# car alarm siren doesnt work



## Biscuit (Mar 5, 2005)

grrr my siren is barely audible with your ear up to it. My lights blink and my starter kills but the siren doesnt work a lick. Is my siren bad or is it in the wiring? Where can I get a replacement siren if my old one is bad?


----------



## SentraStyleEMW (Aug 15, 2002)

Biscuit said:


> grrr my siren is barely audible with your ear up to it. My lights blink and my starter kills but the siren doesnt work a lick. Is my siren bad or is it in the wiring? Where can I get a replacement siren if my old one is bad?


If it makes a sound but you can barely hear it...more than likely you got water in it and it's done.
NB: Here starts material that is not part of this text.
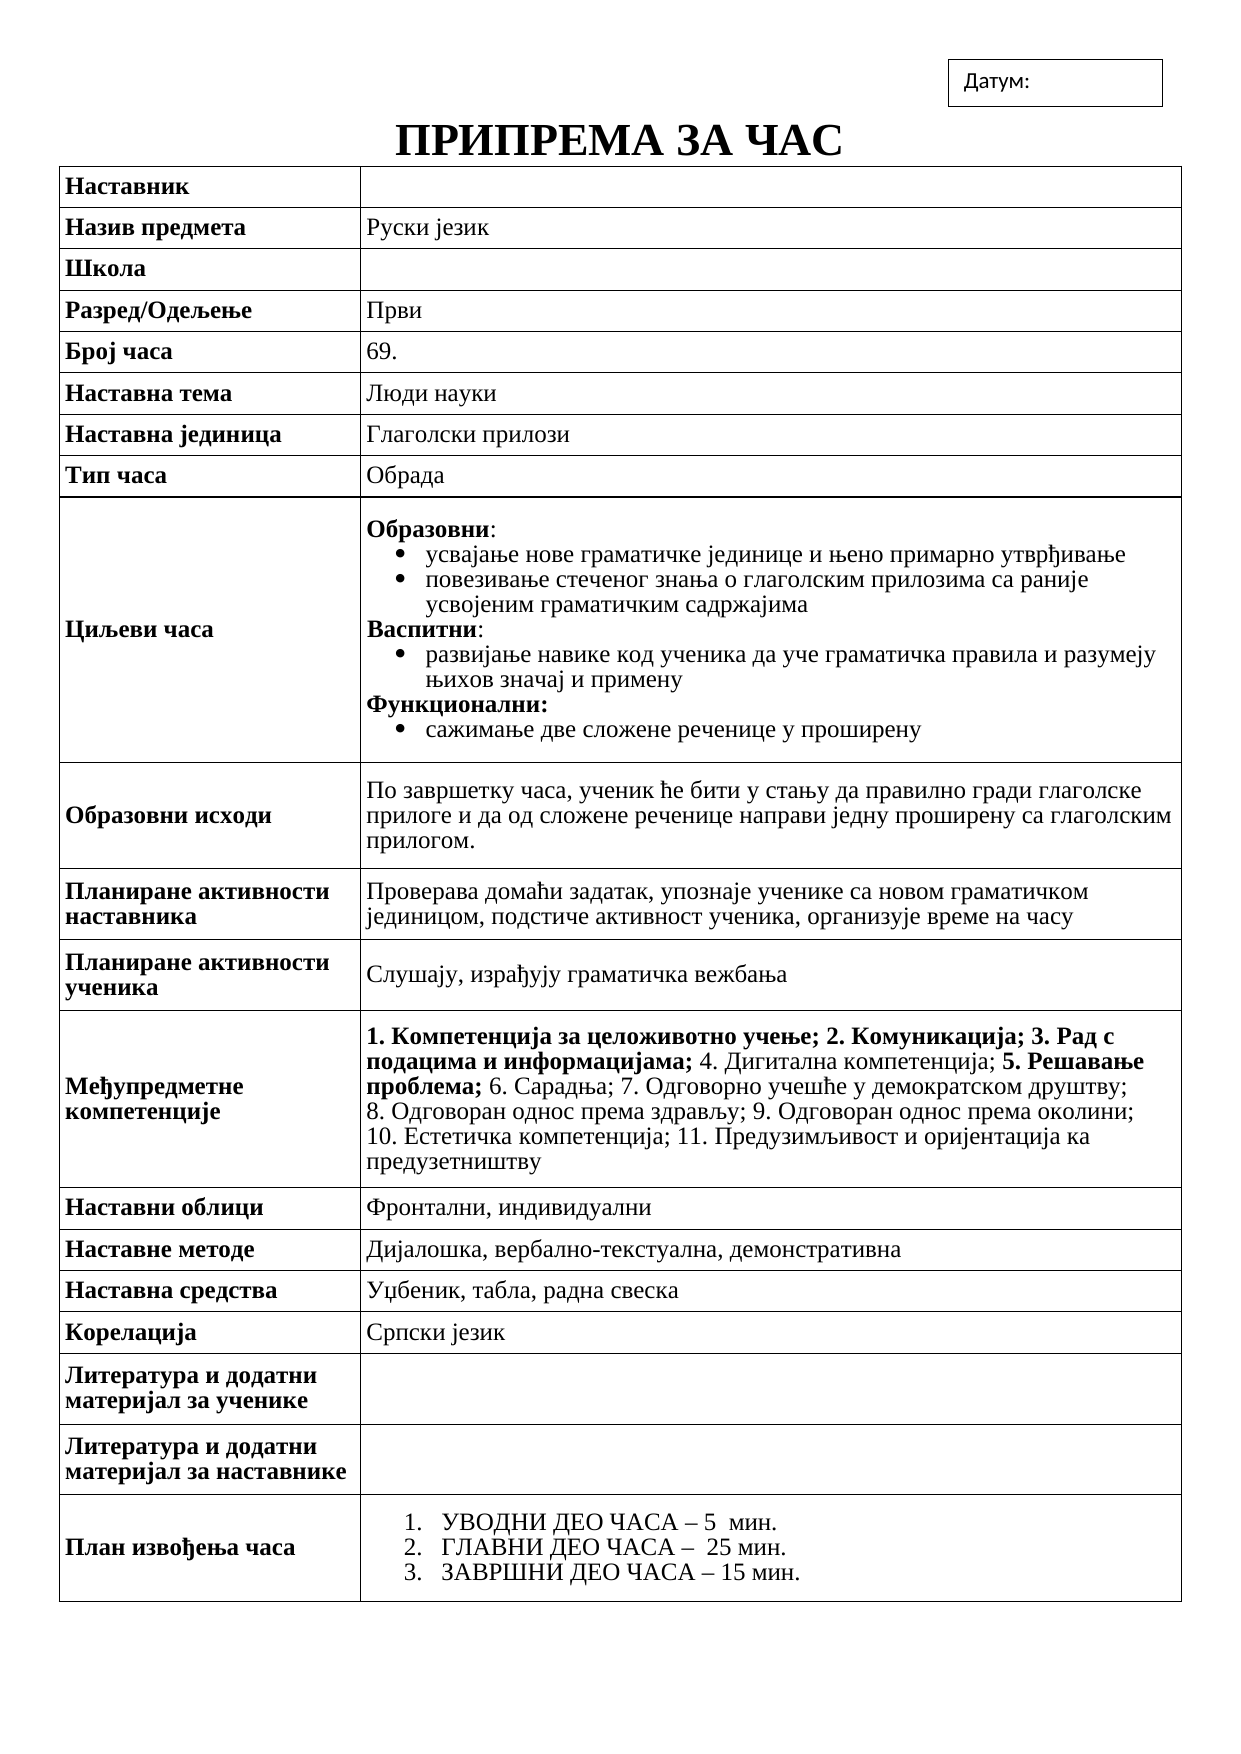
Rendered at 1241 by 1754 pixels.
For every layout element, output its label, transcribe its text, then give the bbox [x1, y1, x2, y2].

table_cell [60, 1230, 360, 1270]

Go to any local shop that carries alarms and they should have a replacement siren (doesn't really matter the brand). It's a simple job...just two wires.


----------



## Biscuit (Mar 5, 2005)

ok thanks. The problem is I dont know where to look for a replacement siren....would circuit city or best buy have a replacement siren?


----------



## SentraStyleEMW (Aug 15, 2002)

Biscuit said:


> ok thanks. The problem is I dont know where to look for a replacement siren....would circuit city or best buy have a replacement siren?



They should have it, and if they don't they can certainly order one for you. The part number is 514N.


----------